2026: The year of NIH syndrome

Not invented here syndrome will be on steroids in year 2026

Published: Jan 5, 2026 | Reading time: ~3 min
intro.md
Let's start with some nostalgia

It was the year 2014; hadoop is on the rise, containers were new, and mesosphere and kubernetes were just around the corner. Everyone was exploring their cloud strategies.

Every growing internet company believed their technical challenges were unique but common. You would hear about some framework by netflix, or data pipeline by linkedin or spotify, or some microservice architecture by uber. Everyone was building their own internal tools to solve problems, were reinventing the the wheel every time.

This not-invented-here syndrome was rampant in the industry. Cloud caught on, and companies started adopting AWS, GCP, Azure. The culture of building these tools disappeared slowly as managed services took over. As a system engineer, there was joy in building these systems, but organizations always made an argument to buy rather than build, as ToC was lower, and was faster.

But here's my hot take - NIH syndrome is going to be back, and it's on steroids in the year 2026.
why-now.md
Why now?

Let me start with the fact that I was not an AI believer.

In early 2023, I was skeptical about the AI hype.
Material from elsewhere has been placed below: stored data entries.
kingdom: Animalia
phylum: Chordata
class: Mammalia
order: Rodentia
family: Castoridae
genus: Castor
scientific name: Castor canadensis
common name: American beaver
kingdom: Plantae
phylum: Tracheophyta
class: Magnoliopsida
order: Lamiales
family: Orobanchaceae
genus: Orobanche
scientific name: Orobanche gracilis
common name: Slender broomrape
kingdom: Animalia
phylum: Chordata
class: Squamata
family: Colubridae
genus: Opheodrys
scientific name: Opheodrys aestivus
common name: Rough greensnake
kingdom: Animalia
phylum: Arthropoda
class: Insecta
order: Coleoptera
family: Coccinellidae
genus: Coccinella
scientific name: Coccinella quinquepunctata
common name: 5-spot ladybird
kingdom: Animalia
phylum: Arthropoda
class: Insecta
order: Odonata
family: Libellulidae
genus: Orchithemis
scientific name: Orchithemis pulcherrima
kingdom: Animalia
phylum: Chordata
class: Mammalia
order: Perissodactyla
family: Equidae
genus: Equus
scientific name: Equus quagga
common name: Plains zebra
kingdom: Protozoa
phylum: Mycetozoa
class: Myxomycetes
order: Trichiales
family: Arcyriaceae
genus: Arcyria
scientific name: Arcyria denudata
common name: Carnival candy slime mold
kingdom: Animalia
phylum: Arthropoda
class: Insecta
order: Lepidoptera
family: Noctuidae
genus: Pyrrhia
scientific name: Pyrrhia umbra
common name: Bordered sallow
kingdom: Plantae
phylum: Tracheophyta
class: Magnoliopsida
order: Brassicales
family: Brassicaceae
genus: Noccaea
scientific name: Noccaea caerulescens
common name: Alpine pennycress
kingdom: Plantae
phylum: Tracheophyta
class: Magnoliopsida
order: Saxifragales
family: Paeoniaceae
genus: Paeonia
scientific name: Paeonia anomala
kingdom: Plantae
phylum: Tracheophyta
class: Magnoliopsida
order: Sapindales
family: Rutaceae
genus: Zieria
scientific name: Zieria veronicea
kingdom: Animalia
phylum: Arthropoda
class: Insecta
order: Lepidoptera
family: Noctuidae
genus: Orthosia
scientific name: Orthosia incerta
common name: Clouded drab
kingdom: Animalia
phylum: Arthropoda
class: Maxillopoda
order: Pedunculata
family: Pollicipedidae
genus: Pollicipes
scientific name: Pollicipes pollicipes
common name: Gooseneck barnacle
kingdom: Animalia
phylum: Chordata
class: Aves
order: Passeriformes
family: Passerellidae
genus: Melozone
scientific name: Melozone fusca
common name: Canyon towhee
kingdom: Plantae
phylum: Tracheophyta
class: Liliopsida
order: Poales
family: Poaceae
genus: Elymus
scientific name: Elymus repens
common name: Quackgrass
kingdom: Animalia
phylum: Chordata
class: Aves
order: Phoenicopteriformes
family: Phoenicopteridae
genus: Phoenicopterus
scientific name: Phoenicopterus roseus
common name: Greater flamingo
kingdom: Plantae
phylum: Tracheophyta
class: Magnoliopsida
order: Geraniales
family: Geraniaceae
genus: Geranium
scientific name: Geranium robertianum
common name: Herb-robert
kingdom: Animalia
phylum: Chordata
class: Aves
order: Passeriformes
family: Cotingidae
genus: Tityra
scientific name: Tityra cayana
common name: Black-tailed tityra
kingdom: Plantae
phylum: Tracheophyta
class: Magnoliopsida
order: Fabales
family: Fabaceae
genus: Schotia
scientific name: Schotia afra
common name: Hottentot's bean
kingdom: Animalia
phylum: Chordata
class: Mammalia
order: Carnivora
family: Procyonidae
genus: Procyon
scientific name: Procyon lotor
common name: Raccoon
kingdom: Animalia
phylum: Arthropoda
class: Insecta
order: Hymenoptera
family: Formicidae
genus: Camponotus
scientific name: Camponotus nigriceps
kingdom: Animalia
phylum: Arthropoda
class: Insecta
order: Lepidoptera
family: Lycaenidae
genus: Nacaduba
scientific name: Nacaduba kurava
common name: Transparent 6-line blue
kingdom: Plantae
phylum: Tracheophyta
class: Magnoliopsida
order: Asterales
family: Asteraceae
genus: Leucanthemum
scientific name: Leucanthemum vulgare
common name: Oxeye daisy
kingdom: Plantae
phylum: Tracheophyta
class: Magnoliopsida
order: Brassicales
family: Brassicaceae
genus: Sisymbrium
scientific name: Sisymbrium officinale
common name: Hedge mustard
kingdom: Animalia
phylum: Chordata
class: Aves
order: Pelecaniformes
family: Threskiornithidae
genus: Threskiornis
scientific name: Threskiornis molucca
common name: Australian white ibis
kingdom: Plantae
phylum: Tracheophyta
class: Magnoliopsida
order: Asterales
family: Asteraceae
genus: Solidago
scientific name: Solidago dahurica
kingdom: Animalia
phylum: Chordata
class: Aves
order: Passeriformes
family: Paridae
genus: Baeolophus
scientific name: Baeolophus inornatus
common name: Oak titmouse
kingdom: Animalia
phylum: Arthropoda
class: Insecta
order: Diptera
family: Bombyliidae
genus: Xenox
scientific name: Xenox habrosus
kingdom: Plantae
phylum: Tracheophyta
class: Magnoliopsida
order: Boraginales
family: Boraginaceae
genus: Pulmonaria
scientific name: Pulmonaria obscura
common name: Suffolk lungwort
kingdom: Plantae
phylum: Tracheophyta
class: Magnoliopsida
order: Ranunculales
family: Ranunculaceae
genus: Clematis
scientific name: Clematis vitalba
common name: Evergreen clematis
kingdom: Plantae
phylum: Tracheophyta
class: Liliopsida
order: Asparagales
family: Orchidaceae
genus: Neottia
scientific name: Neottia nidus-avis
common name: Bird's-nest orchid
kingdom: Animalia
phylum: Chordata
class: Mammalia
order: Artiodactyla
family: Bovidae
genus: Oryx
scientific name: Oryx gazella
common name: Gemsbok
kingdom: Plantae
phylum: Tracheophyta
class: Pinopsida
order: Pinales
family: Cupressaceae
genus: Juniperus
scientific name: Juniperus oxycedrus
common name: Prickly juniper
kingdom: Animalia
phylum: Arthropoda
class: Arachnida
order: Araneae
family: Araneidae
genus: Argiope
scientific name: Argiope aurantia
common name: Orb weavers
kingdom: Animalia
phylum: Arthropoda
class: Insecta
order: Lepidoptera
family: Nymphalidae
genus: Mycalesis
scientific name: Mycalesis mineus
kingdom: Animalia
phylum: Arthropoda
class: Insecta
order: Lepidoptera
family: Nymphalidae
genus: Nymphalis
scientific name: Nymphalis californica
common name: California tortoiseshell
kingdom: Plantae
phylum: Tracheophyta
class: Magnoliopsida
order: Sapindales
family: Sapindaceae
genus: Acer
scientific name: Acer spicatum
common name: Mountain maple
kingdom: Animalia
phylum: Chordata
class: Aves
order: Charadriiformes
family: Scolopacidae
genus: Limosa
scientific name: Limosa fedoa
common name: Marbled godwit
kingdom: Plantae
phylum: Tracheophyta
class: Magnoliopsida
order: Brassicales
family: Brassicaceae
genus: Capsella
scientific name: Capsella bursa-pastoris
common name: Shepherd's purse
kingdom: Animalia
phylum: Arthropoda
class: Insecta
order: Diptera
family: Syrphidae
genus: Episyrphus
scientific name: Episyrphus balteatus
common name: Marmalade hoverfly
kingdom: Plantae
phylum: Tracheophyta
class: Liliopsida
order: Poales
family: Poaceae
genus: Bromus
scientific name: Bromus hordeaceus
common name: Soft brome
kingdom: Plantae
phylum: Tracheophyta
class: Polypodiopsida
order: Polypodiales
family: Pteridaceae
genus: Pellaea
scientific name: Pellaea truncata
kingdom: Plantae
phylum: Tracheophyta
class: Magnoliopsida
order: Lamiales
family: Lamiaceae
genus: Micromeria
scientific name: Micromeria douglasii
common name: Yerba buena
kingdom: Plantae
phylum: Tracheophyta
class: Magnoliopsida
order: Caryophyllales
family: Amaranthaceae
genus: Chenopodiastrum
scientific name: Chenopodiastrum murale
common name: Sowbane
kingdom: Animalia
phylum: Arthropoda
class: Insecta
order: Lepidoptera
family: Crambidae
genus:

I believed that AI was overhyped and that it would not have a significant impact on the industry.

As the model improves, agents get better, and the ecosystem matures. I think the debate of build vs buy, ToC starts to shift.

You now have the ability to build internal tools for every specific problem of the organization in a verticalized manner. With opus, sonnet, gpt 5.2, gemini 3, you can do it to a point that you don't even need a developer to build these internal solution, a product manager or an analyst might suffice.

The cost of building these tools will be lower than buying a SaaS solutions, and the time to market will be faster.

The control, customization, and integration with existing systems is going to be better.

So, in 2026, I believe NIH syndrome is going to be on steroids.